No mundo das redes sociais, o tédio não é mais uma opção. Com a atenção fragmentada e nossos sentidos constantemente bombardeados pelo excesso de notificações, o “demorar-se contemplativo que é constitutivo do ato de narrar e escutar” (p. 27) desaparece. Um exemplo dado pelo autor são os stories das redes sociais, que seriam nada mais que histórias fragmentadas que consumimos diariamente, além de funcionarem “de forma aditiva, e não narrativa” (p. 51). Por meio deles, não queremos narrar nada, e sim nos autopromover por meio de propagandas pré-montadas da nossa realidade e de nós mesmos.

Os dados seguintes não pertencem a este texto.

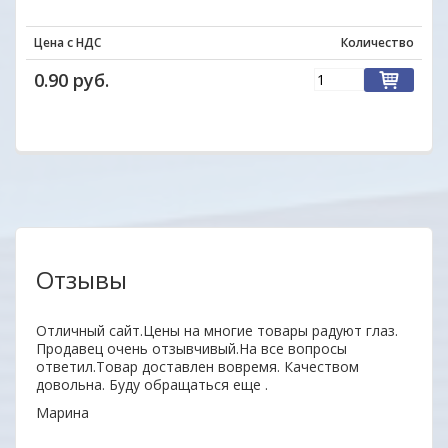
Цена с НДС
Количество
0.90 руб.
Отзывы
нь
Отличный сайт.Цены на многие товары радуют глаз.
Удобн
ыл
Продавец очень отзывчивый.На все вопросы
вним
 всем
ответил.Товар доставлен вовремя. Качеством
поку
довольна. Буду обращаться еще .
неор
Марина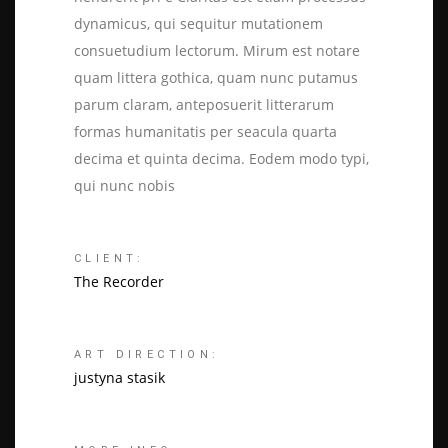
dynamicus, qui sequitur mutationem
consuetudium lectorum. Mirum est notare
quam littera gothica, quam nunc putamus
parum claram, anteposuerit litterarum
formas humanitatis per seacula quarta
decima et quinta decima. Eodem modo typi,
qui nunc nobis
CLIENT:
The Recorder
ART DIRECTION:
justyna stasik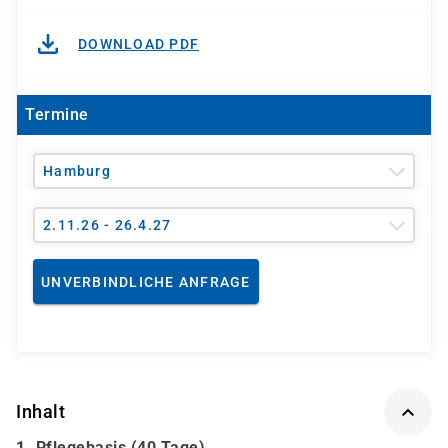
DOWNLOAD PDF
Termine
Hamburg
2.11.26 - 26.4.27
UNVERBINDLICHE ANFRAGE
Inhalt
1. Pflegebasis (40 Tage)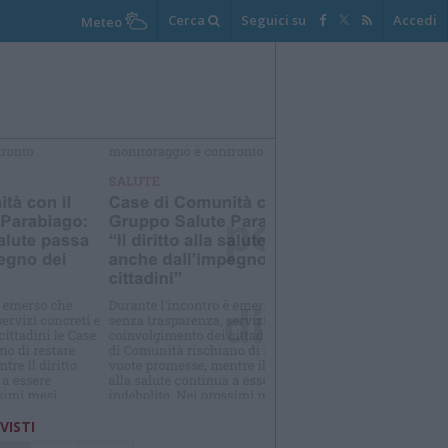
Cerca
Seguici su
Accedi
Meteo
elezioniamo per te
Il meglio di
 VISTI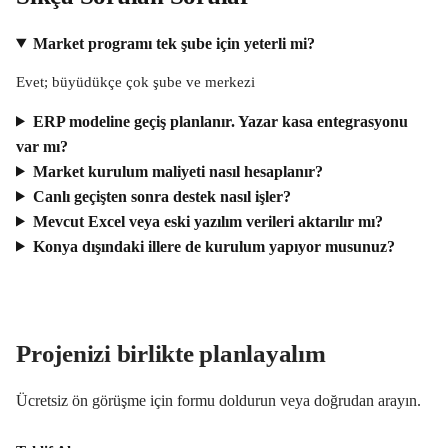
Market programı tek şube için yeterli mi?
Evet; büyüdükçe çok şube ve merkezi
ERP modeline geçiş planlanır. Yazar kasa entegrasyonu
var mı?
Market kurulum maliyeti nasıl hesaplanır?
Canlı geçişten sonra destek nasıl işler?
Mevcut Excel veya eski yazılım verileri aktarılır mı?
Konya dışındaki illere de kurulum yapıyor musunuz?
Projenizi birlikte planlayalım
Ücretsiz ön görüşme için formu doldurun veya doğrudan arayın.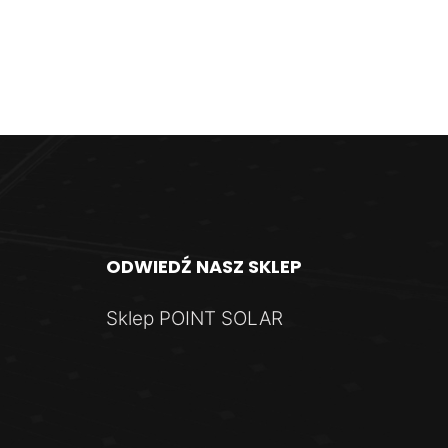
ODWIEDŹ
NASZ
SKLEP
Sklep POINT SOLAR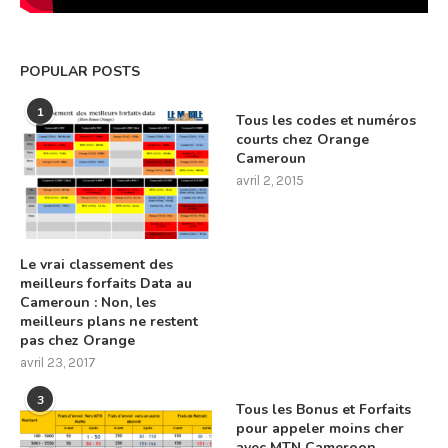
POPULAR POSTS
1
Tous les codes et numéros
courts chez Orange
Cameroun
avril 2, 2015
Le vrai classement des
meilleurs forfaits Data au
Cameroun : Non, les
meilleurs plans ne restent
pas chez Orange
avril 23, 2017
3
Tous les Bonus et Forfaits
pour appeler moins cher
avec MTN Cameroon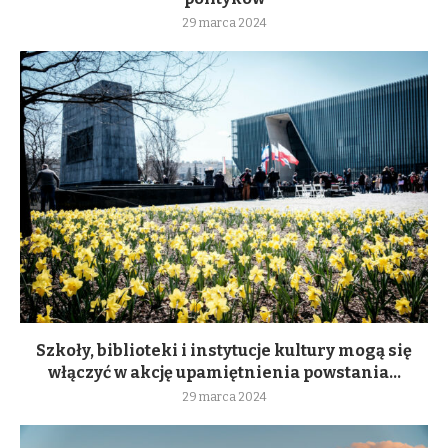
29 marca 2024
Szkoły, biblioteki i instytucje kultury mogą się
włączyć w akcję upamiętnienia powstania...
29 marca 2024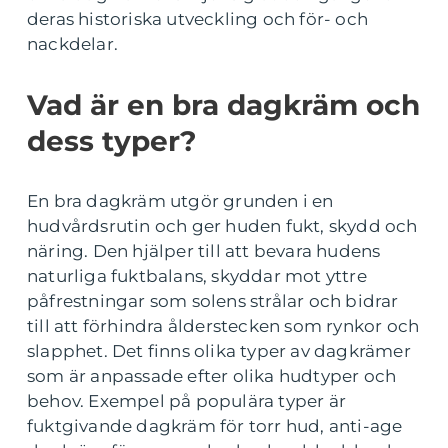
deras historiska utveckling och för- och
nackdelar.
Vad är en bra dagkräm och
dess typer?
En bra dagkräm utgör grunden i en
hudvårdsrutin och ger huden fukt, skydd och
näring. Den hjälper till att bevara hudens
naturliga fuktbalans, skyddar mot yttre
påfrestningar som solens strålar och bidrar
till att förhindra ålderstecken som rynkor och
slapphet. Det finns olika typer av dagkrämer
som är anpassade efter olika hudtyper och
behov. Exempel på populära typer är
fuktgivande dagkräm för torr hud, anti-age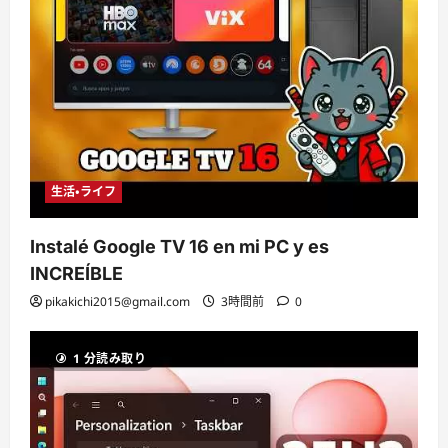
生活・ライフ
Instalé Google TV 16 en mi PC y es
INCREÍBLE
pikakichi2015@gmail.com
3時間前
0
1 分読み取り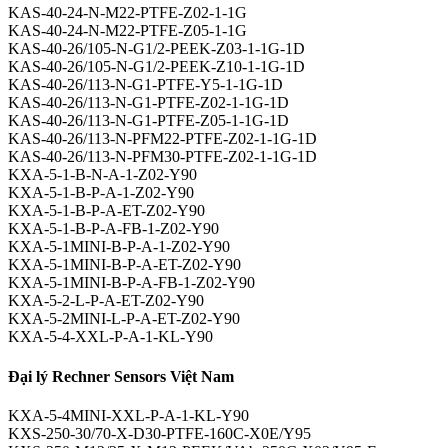
KAS-40-24-N-M22-PTFE-Z02-1-1G
KAS-40-24-N-M22-PTFE-Z05-1-1G
KAS-40-26/105-N-G1/2-PEEK-Z03-1-1G-1D
KAS-40-26/105-N-G1/2-PEEK-Z10-1-1G-1D
KAS-40-26/113-N-G1-PTFE-Y5-1-1G-1D
KAS-40-26/113-N-G1-PTFE-Z02-1-1G-1D
KAS-40-26/113-N-G1-PTFE-Z05-1-1G-1D
KAS-40-26/113-N-PFM22-PTFE-Z02-1-1G-1D
KAS-40-26/113-N-PFM30-PTFE-Z02-1-1G-1D
KXA-5-1-B-N-A-1-Z02-Y90
KXA-5-1-B-P-A-1-Z02-Y90
KXA-5-1-B-P-A-ET-Z02-Y90
KXA-5-1-B-P-A-FB-1-Z02-Y90
KXA-5-1MINI-B-P-A-1-Z02-Y90
KXA-5-1MINI-B-P-A-ET-Z02-Y90
KXA-5-1MINI-B-P-A-FB-1-Z02-Y90
KXA-5-2-L-P-A-ET-Z02-Y90
KXA-5-2MINI-L-P-A-ET-Z02-Y90
KXA-5-4-XXL-P-A-1-KL-Y90
Đại lý Rechner Sensors Việt Nam
KXA-5-4MINI-XXL-P-A-1-KL-Y90
KXS-250-30/70-X-D30-PTFE-160C-X0E/Y95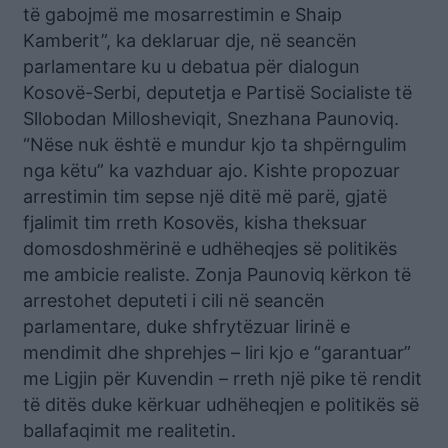
të gabojmë me mosarrestimin e Shaip
Kamberit”, ka deklaruar dje, në seancën
parlamentare ku u debatua për dialogun
Kosovë-Serbi, deputetja e Partisë Socialiste të
Sllobodan Millosheviqit, Snezhana Paunoviq.
“Nëse nuk është e mundur kjo ta shpërngulim
nga këtu” ka vazhduar ajo. Kishte propozuar
arrestimin tim sepse një ditë më parë, gjatë
fjalimit tim rreth Kosovës, kisha theksuar
domosdoshmërinë e udhëheqjes së politikës
me ambicie realiste. Zonja Paunoviq kërkon të
arrestohet deputeti i cili në seancën
parlamentare, duke shfrytëzuar lirinë e
mendimit dhe shprehjes – liri kjo e “garantuar”
me Ligjin për Kuvendin – rreth një pike të rendit
të ditës duke kërkuar udhëheqjen e politikës së
ballafaqimit me realitetin.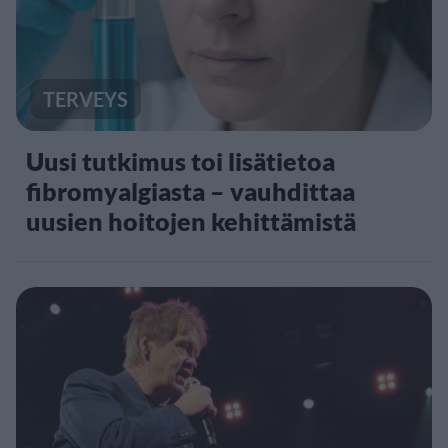
TERVEYS
Uusi tutkimus toi lisätietoa
fibromyalgiasta – vauhdittaa
uusien hoitojen kehittämistä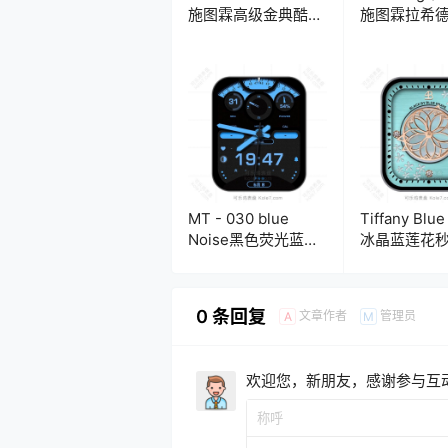
施图霖高级金典酷黑
施图霖拉希
男士计时码表
级机械月相
盘.clock
盘.clock
MT - 030 blue
Tiffany Bl
Noise黑色荧光蓝时
冰晶蓝莲花
间表盘.clock
盘.clock&clo
0 条回复
文章作者
管理员
A
M
欢迎您，新朋友，感谢参与互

Enquanto a narração cria uma comunidade, essas histórias fabricadas, que fazem cada um ser “empreendedor de si mesmo” (p.123) aumentam o individualismo, ao passo que “desestabilizam a sociedade ao isolar as pessoas” (p. 123).

O excesso de fragmentação altera não só nossa relação com a criação e consumo de histórias, mas também nossa percepção do tempo. O presente imediato passa a ser prioridade em nossas vidas, o passado deixa de ter valor e o futuro se transforma em “um update permanente de coisas atuais” (p. 41). Quando os momentos são convertidos em histórias fragmentadas para as redes sociais, o tempo perde o seu valor e o anseio pelo futuro se desvanece. Somos sufocados pelo anseio da efemeridade do presente instantâneo.

"A Crise da Narração", de Byung Chul Han, se destaca por ser uma leitura rápida e acessível. A principal característica do autor, a meu ver, é a de transmitir ideias complexas de forma sucinta, fazendo, em poucas páginas, o leitor se aprofundar em reflexões pertinentes ao nosso contexto atual. Nesta obra, Han nos leva a pensar na crise contemporânea da narrativa, explorando as vertentes dessa condição em nossa sociedade.